把下面清单中的全部各行逐字照抄一遍，不得作任何改动。

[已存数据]
|---|

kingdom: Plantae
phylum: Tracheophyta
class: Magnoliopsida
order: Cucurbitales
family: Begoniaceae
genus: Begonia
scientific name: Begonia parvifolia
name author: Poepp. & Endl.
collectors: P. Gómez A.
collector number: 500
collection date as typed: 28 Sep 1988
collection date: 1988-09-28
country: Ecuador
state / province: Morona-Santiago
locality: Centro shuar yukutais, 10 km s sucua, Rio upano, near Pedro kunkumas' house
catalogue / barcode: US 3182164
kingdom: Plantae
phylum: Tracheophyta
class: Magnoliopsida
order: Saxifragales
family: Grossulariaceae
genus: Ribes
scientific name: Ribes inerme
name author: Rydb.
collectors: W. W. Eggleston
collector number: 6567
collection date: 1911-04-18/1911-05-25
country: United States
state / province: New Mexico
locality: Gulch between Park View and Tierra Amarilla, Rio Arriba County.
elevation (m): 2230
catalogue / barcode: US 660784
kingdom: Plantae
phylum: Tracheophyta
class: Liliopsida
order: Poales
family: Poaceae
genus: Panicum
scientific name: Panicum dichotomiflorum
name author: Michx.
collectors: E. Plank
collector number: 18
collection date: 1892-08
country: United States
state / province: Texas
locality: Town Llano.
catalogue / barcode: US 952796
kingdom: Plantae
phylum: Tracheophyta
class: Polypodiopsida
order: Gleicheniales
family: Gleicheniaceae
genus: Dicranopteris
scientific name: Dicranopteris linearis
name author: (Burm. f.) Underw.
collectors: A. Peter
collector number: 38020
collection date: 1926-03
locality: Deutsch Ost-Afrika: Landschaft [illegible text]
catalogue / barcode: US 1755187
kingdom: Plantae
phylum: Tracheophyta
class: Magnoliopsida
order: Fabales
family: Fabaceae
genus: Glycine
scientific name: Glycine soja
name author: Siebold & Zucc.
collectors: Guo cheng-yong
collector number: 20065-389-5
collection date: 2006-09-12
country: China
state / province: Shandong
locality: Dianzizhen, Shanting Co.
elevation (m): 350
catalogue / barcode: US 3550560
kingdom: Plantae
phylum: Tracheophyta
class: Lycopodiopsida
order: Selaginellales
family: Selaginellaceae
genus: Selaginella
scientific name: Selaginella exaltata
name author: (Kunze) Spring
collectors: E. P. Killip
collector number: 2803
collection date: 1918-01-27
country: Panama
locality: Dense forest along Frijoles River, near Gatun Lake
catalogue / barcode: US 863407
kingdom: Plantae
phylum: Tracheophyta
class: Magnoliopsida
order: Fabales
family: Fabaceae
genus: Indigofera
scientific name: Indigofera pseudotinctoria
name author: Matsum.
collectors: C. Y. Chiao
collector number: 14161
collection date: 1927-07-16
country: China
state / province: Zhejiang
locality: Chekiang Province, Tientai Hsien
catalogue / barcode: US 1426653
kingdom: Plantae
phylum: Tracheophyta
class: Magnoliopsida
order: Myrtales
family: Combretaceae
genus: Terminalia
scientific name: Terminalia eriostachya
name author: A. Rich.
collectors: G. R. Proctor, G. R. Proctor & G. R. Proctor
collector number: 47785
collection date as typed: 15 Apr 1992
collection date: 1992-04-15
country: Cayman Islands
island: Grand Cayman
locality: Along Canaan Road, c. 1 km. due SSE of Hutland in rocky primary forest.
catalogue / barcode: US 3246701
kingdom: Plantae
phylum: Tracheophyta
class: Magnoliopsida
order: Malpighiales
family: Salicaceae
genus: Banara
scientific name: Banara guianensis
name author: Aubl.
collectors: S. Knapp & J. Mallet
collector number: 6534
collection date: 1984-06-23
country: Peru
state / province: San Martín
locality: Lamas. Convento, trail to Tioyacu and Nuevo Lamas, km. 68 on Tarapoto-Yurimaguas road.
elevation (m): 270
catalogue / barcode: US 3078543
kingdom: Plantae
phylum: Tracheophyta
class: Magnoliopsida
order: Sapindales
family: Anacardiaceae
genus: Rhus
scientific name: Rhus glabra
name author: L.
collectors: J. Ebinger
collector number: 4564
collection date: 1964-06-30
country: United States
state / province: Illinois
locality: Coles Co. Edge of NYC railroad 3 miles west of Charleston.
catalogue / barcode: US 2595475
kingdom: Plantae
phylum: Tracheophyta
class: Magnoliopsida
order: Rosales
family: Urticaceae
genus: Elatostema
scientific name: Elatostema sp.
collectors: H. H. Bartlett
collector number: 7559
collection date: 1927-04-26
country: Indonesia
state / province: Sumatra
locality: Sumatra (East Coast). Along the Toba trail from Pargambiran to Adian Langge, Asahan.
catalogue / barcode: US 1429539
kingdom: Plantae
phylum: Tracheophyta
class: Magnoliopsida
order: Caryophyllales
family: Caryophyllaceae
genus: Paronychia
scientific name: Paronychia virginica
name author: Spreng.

|---|

> _正确答案_
kingdom: Plantae
phylum: Tracheophyta
class: Magnoliopsida
order: Cucurbitales
family: Begoniaceae
genus: Begonia
scientific name: Begonia parvifolia
name author: Poepp. & Endl.
collectors: P. Gómez A.
collector number: 500
collection date as typed: 28 Sep 1988
collection date: 1988-09-28
country: Ecuador
state / province: Morona-Santiago
locality: Centro shuar yukutais, 10 km s sucua, Rio upano, near Pedro kunkumas' house
catalogue / barcode: US 3182164
kingdom: Plantae
phylum: Tracheophyta
class: Magnoliopsida
order: Saxifragales
family: Grossulariaceae
genus: Ribes
scientific name: Ribes inerme
name author: Rydb.
collectors: W. W. Eggleston
collector number: 6567
collection date: 1911-04-18/1911-05-25
country: United States
state / province: New Mexico
locality: Gulch between Park View and Tierra Amarilla, Rio Arriba County.
elevation (m): 2230
catalogue / barcode: US 660784
kingdom: Plantae
phylum: Tracheophyta
class: Liliopsida
order: Poales
family: Poaceae
genus: Panicum
scientific name: Panicum dichotomiflorum
name author: Michx.
collectors: E. Plank
collector number: 18
collection date: 1892-08
country: United States
state / province: Texas
locality: Town Llano.
catalogue / barcode: US 952796
kingdom: Plantae
phylum: Tracheophyta
class: Polypodiopsida
order: Gleicheniales
family: Gleicheniaceae
genus: Dicranopteris
scientific name: Dicranopteris linearis
name author: (Burm. f.) Underw.
collectors: A. Peter
collector number: 38020
collection date: 1926-03
locality: Deutsch Ost-Afrika: Landschaft [illegible text]
catalogue / barcode: US 1755187
kingdom: Plantae
phylum: Tracheophyta
class: Magnoliopsida
order: Fabales
family: Fabaceae
genus: Glycine
scientific name: Glycine soja
name author: Siebold & Zucc.
collectors: Guo cheng-yong
collector number: 20065-389-5
collection date: 2006-09-12
country: China
state / province: Shandong
locality: Dianzizhen, Shanting Co.
elevation (m): 350
catalogue / barcode: US 3550560
kingdom: Plantae
phylum: Tracheophyta
class: Lycopodiopsida
order: Selaginellales
family: Selaginellaceae
genus: Selaginella
scientific name: Selaginella exaltata
name author: (Kunze) Spring
collectors: E. P. Killip
collector number: 2803
collection date: 1918-01-27
country: Panama
locality: Dense forest along Frijoles River, near Gatun Lake
catalogue / barcode: US 863407
kingdom: Plantae
phylum: Tracheophyta
class: Magnoliopsida
order: Fabales
family: Fabaceae
genus: Indigofera
scientific name: Indigofera pseudotinctoria
name author: Matsum.
collectors: C. Y. Chiao
collector number: 14161
collection date: 1927-07-16
country: China
state / province: Zhejiang
locality: Chekiang Province, Tientai Hsien
catalogue / barcode: US 1426653
kingdom: Plantae
phylum: Tracheophyta
class: Magnoliopsida
order: Myrtales
family: Combretaceae
genus: Terminalia
scientific name: Terminalia eriostachya
name author: A. Rich.
collectors: G. R. Proctor, G. R. Proctor & G. R. Proctor
collector number: 47785
collection date as typed: 15 Apr 1992
collection date: 1992-04-15
country: Cayman Islands
island: Grand Cayman
locality: Along Canaan Road, c. 1 km. due SSE of Hutland in rocky primary forest.
catalogue / barcode: US 3246701
kingdom: Plantae
phylum: Tracheophyta
class: Magnoliopsida
order: Malpighiales
family: Salicaceae
genus: Banara
scientific name: Banara guianensis
name author: Aubl.
collectors: S. Knapp & J. Mallet
collector number: 6534
collection date: 1984-06-23
country: Peru
state / province: San Martín
locality: Lamas. Convento, trail to Tioyacu and Nuevo Lamas, km. 68 on Tarapoto-Yurimaguas road.
elevation (m): 270
catalogue / barcode: US 3078543
kingdom: Plantae
phylum: Tracheophyta
class: Magnoliopsida
order: Sapindales
family: Anacardiaceae
genus: Rhus
scientific name: Rhus glabra
name author: L.
collectors: J. Ebinger
collector number: 4564
collection date: 1964-06-30
country: United States
state / province: Illinois
locality: Coles Co. Edge of NYC railroad 3 miles west of Charleston.
catalogue / barcode: US 2595475
kingdom: Plantae
phylum: Tracheophyta
class: Magnoliopsida
order: Rosales
family: Urticaceae
genus: Elatostema
scientific name: Elatostema sp.
collectors: H. H. Bartlett
collector number: 7559
collection date: 1927-04-26
country: Indonesia
state / province: Sumatra
locality: Sumatra (East Coast). Along the Toba trail from Pargambiran to Adian Langge, Asahan.
catalogue / barcode: US 1429539
kingdom: Plantae
phylum: Tracheophyta
class: Magnoliopsida
order: Caryophyllales
family: Caryophyllaceae
genus: Paronychia
scientific name: Paronychia virginica
name author: Spreng.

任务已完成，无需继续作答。